▶ Brief
Copy every line of the data below word for word, leaving out the pictures.

▶ Data block
┌──

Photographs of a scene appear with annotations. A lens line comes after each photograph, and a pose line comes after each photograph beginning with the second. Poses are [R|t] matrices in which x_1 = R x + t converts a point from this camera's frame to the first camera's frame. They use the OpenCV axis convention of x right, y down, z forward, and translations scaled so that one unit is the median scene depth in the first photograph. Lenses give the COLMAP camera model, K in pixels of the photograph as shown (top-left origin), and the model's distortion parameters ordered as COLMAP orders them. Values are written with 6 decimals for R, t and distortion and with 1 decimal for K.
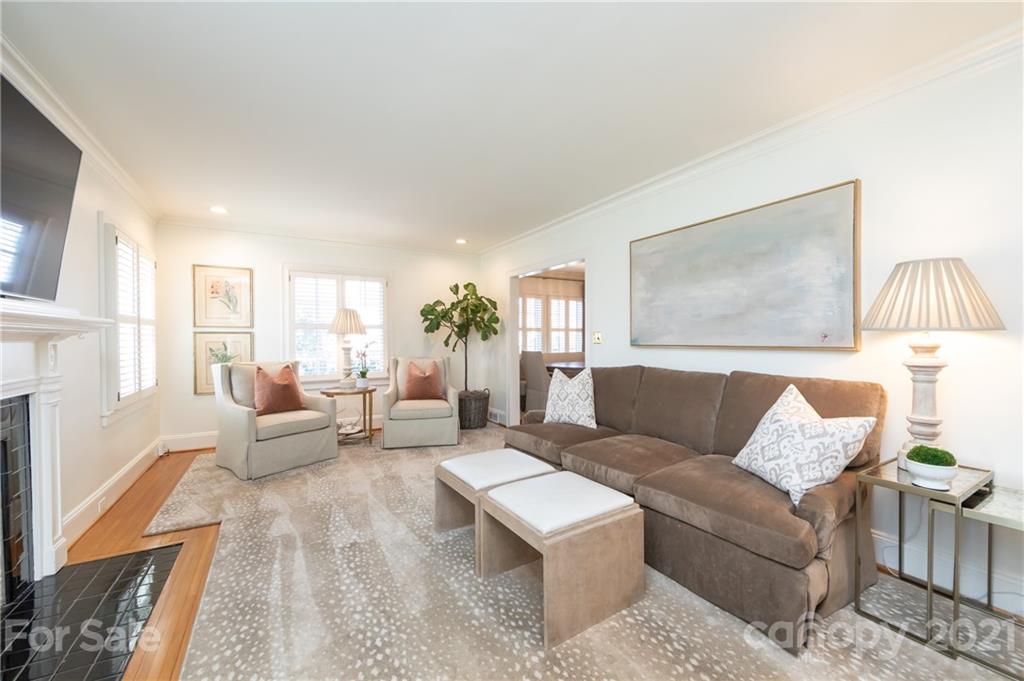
lens RADIAL K [[402.0, 0, 512.9], [0, 402.0, 342.2], [0, 0, 1]] dist [-0.001976, -0.000413]
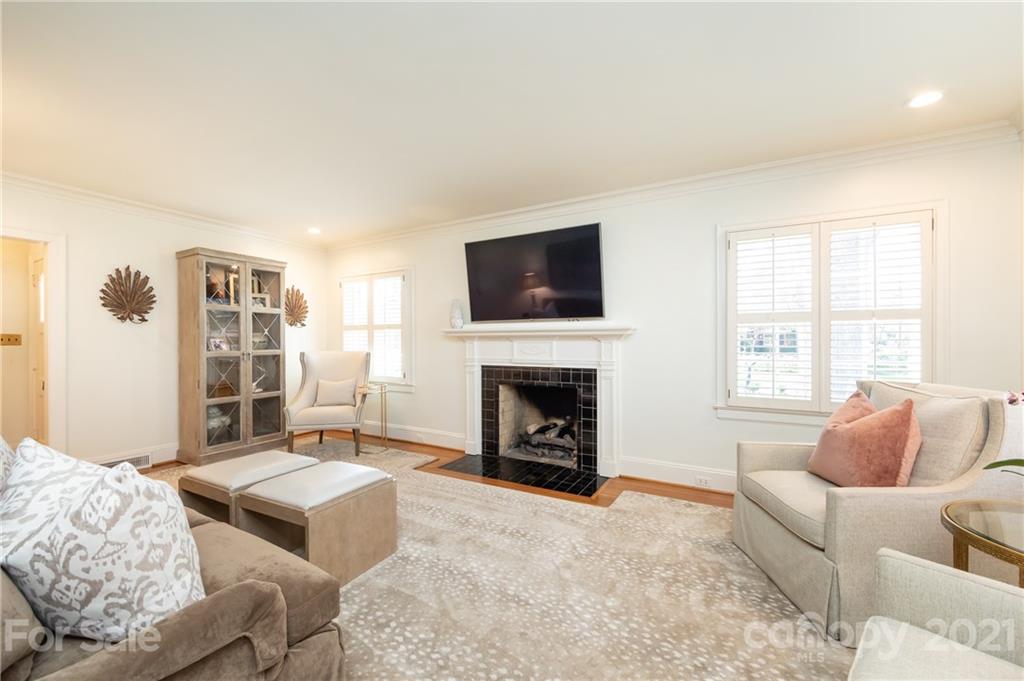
lens RADIAL K [[402.0, 0, 512.9], [0, 402.0, 342.2], [0, 0, 1]] dist [-0.001976, -0.000413]
pose [[-0.865890, 0.006912, -0.500187, 0.019535], [-0.000245, 0.999899, 0.014243, -0.009428], [0.500235, 0.012455, -0.865800, 1.098526]]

└──

▶ Output of the task
Photographs of a scene appear with annotations. A lens line comes after each photograph, and a pose line comes after each photograph beginning with the second. Poses are [R|t] matrices in which x_1 = R x + t converts a point from this camera's frame to the first camera's frame. They use the OpenCV axis convention of x right, y down, z forward, and translations scaled so that one unit is the median scene depth in the first photograph. Lenses give the COLMAP camera model, K in pixels of the photograph as shown (top-left origin), and the model's distortion parameters ordered as COLMAP orders them. Values are written with 6 decimals for R, t and distortion and with 1 decimal for K.
lens RADIAL K [[402.0, 0, 512.9], [0, 402.0, 342.2], [0, 0, 1]] dist [-0.001976, -0.000413]
lens RADIAL K [[402.0, 0, 512.9], [0, 402.0, 342.2], [0, 0, 1]] dist [-0.001976, -0.000413]
pose [[-0.865890, 0.006912, -0.500187, 0.019535], [-0.000245, 0.999899, 0.014243, -0.009428], [0.500235, 0.012455, -0.865800, 1.098526]]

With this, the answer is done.